CASO DE CONSULTÓRIO
Ubirajara Varela

A mulher entra afobada no consultório do médico.

- Bom dia. O que traz a senhora aqui?

- Doutor, estou com dores terríveis pelo corpo. Tá muito difícil de suportar!

- Sim. Prossiga.

- Parece que martelaram na minha cabeça. Minha mãe sempre reclamou de enxaqueca e eu fazia pouco caso. Agora eu entendo o que ela dizia.

- Dor de cabeça... E o que mais?

- Em torno dos meus olhos, doutor. Dói bastante. E tem também estas olheiras fundas que surgiram.

- Há quanto tempo?

- Desde que mudamos para o novo apartamento, faz umas duas semanas. Morávamos no décimo terceiro andar. Agora estamos no térreo. É bom. Bem ventilado... Mas cheio de mosquitos. Fica aquele zunido desconfortável durante toda a noite. E tem mais... O medo de ladrão. As janelas não têm grades. Fico meio insegura e não durmo direito.

- Sei. Continue, por favor.

- Estou com uma fraqueza tremenda também. Sem ânimo pra nada. Apática mesmo. Eu, que sou conhecida pelos meus colegas como a atividade em pessoa porque sou mãe de dois, dona de casa, trabalho fora e ainda arrumo tempo para a ginástica, ando vivendo de sono e preguiça. Até meu marido está reclamando da minha falta de pique para os compromissos conjugais.

- Hum...

- Às vezes, doutor, eu acordo no meio da noite por conta dos zumbidos dos mosquitos, já com a cabeça rodando... Sinto fortes náuseas, sabe?! Muitas vezes me provocam vômitos.

- Mais alguma coisa?

- Sim. Apareceram estas manchinhas vermelhas pelo corpo.

- Algo mais?

- Olha, doutor. Vou confessar uma coisa pro senhor. Sou uma pessoa cujo maior prazer da vida é comer. Posso me gabar de ser boa de garfo. Aprecio um bom prato. Aliás, todo dia eu rezo com fervor, pedindo perdão a Deus pelo pecado da gula (e a mim mesma pelos quilinhos extras). Mas acontece que eu ando sem apetite nenhum ultimamente. Que tristeza!... E por falar em fervor, também estou me achando um pouco febril.

- Certo. Pode se sentar ali na cama.

O médico, como bom profissional, examina minuciosamente a cliente.

- Mostre a língua, por favor!

- Aaaaah!...

- Hum... A cor não está boa. Deixe-me ver os olhos. Dilatação normal. Mas a cor também não está satisfatória. Vamos tirar a pressão.

A mulher estende o braço. O médico aproveita para medir a temperatura também.

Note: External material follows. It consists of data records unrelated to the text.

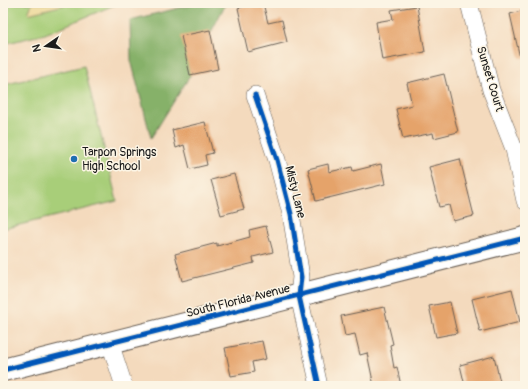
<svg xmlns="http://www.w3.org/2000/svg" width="528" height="389" font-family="Pangolin,sans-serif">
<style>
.green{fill:#a8ce79;stroke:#62754a}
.forest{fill:#86b169;stroke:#516642}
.sand{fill:#eeda9e;stroke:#857b5d}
.building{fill:#e5a36a}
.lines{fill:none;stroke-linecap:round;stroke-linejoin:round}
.street-casing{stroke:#685e54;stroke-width:18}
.secondary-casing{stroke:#685e54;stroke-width:24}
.street{stroke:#fff;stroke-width:17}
.secondary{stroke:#fff;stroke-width:22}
.cycleway-casing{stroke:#fcf5e5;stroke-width:8}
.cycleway{stroke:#0057b8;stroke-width:5}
.poi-dot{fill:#1f6fb2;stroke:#fcf5e5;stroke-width:1.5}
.labels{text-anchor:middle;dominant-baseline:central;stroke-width:3;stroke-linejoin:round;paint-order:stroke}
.street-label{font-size:12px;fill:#1c1c1c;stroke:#fcf5e5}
.poi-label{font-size:12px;fill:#1c1c1c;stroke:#fcf5e5;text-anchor:start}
</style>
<rect width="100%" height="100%" fill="#fcf5e5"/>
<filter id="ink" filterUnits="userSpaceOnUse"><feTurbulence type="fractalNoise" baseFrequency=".025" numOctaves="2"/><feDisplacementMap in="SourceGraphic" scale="8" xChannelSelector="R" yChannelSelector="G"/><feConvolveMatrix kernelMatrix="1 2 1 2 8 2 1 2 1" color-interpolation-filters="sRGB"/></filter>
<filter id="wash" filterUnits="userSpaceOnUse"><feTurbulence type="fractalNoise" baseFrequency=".012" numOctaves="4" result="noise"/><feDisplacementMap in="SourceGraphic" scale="16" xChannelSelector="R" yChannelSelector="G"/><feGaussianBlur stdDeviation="0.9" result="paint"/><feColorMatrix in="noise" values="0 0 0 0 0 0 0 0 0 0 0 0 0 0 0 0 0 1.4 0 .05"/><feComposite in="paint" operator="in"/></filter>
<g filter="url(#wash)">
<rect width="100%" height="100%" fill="#f4dabd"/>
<!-- green -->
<g class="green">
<path d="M3 3H119L45 34 3 44Z"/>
<path d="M84 66 117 201 3 229V85Z"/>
</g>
<!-- forest -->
<path class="forest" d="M199 3H226L207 40 196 66 151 138 131 60 130 20Z"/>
<!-- sand -->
<path class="sand" d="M32 3H64V5L28 14Z"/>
<g id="blocks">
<!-- building -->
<g class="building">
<path d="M259 3H263L268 23 282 20 287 42 248 52 238 8Z"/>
<path d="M417 6 425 52 382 60 376 22 393 19 391 10Z"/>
<path d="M525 10V58H520L510 14Z"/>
<path d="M210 30 218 69 190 75 181 36Z"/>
<path d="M444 74 458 132 434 138 433 133 403 139 396 109 412 105 407 83Z"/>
<path d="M205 122 213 153 205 155 207 165 190 169 184 145 176 148 172 130Z"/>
<path d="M460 159 474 216 453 221 449 205 439 207 429 167Z"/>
<path d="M328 164 329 172 352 167 353 171 381 164 385 184 316 201 308 169Z"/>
<path d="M234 174 244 209 221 215 211 180Z"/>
<path d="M266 226 273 252 253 257 254 263 182 281 175 254 217 243V246L250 237 249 230Z"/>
<path d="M512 289 520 322 480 332 472 299Z"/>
<path d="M450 302 457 333 436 337 429 306Z"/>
<path d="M384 307 393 344 390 345 394 368 397 367 401 386H374L367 353 360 355 355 334 345 336 341 316Z"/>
<path d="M262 341 266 359 252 362 254 372 231 376 225 348Z"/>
<path d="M494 356 501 386H465L460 365Z"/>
</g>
</g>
</g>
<g filter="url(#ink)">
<use href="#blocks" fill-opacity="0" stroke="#685e54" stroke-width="1"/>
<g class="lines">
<defs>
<g id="street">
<path d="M469 3 491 90 514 149 525 201"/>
<path d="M255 95 277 160 291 214 301 277 299 296 319 386"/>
<path d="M110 343 124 386"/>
</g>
<path id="secondary" d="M3 370 525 238"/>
</defs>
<!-- street casing -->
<use href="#street" class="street-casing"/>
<!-- secondary casing -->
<use href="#secondary" class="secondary-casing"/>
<!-- street -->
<use href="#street" class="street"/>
<!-- secondary -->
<use href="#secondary" class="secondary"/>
<defs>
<g id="cycleway">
<path d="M255 95 277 160 291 214 301 277 299 296 319 386"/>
<path d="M3 370 525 238"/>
</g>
</defs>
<!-- cycleway casing -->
<use href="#cycleway" class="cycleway-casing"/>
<!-- cycleway -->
<use href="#cycleway" class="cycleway"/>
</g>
</g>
<!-- markers -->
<circle class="poi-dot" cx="74" cy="159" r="4"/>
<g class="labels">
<!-- street labels -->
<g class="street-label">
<text transform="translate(490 79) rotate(73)">Sunset Court</text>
<text transform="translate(295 192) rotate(76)">Misty Lane</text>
<text transform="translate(238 301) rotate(-14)">South Florida Avenue</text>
</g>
<!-- poi labels -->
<g class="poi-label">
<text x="82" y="152">Tarpon Springs<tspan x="82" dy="14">High School</tspan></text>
</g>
</g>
<!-- margin -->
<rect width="528" height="389" fill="none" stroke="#fcf5e5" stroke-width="16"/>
<!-- north arrow -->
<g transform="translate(46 46) rotate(257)" stroke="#fcf5e5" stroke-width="3" paint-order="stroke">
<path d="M0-3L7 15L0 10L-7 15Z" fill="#1c1c1c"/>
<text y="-6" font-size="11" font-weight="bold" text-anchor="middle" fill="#1c1c1c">N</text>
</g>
</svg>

- A pressão e a temperatura estão um pouco altas. Mas não precisa se alarmar.

- Eu não disse?!

- Pronto. Pode voltar para a cadeira.

- Obrigada.

- Olhe... O caso é simples de se resolver. Vamos por partes, então. Para as dores ao redor dos olhos, olheiras e náuseas, sugiro um pouco de descanso e repouso, coisa que a senhora conseguirá colocando grades nas janelas. Ainda para conseguir dormir melhor, use um bom repelente para os mosquitos, à base de citronela. É natural. Não prejudica a saúde. Umas boas noites de sono darão jeito também na falta de ânimo.

- Mas doutor...

- Para a inapetência, basta não se sentir tão culpada. Um pouco mais de moderação será suficiente.

- Mas do-u-tor...

- As manchinhas são uma micose. Esta pomada dará jeito. Para a dor de cabeça e a febre, sempre que voltarem, pode tomar uma aspirina, ou qualquer outro similar, à base de ácido acetil salicílico.

- Doutor... Eu julgava que estava com dengue! Os mosquitos... os sintomas... Esta fórmula é proibida nestes casos, não?

- Certo. Porém a senhora não está com dengue. O transmissor da doença tem hábitos diurnos e não faz zumbidos. A senhora está é com dengus excessivus. Vou prescrever uma licença de três dias para se recuperar. Chegue em casa. Relaxe. Converse com o seu marido. O remédio que a senhora está precisando é carinho e atenção. O estresse sobre a senhora está demais.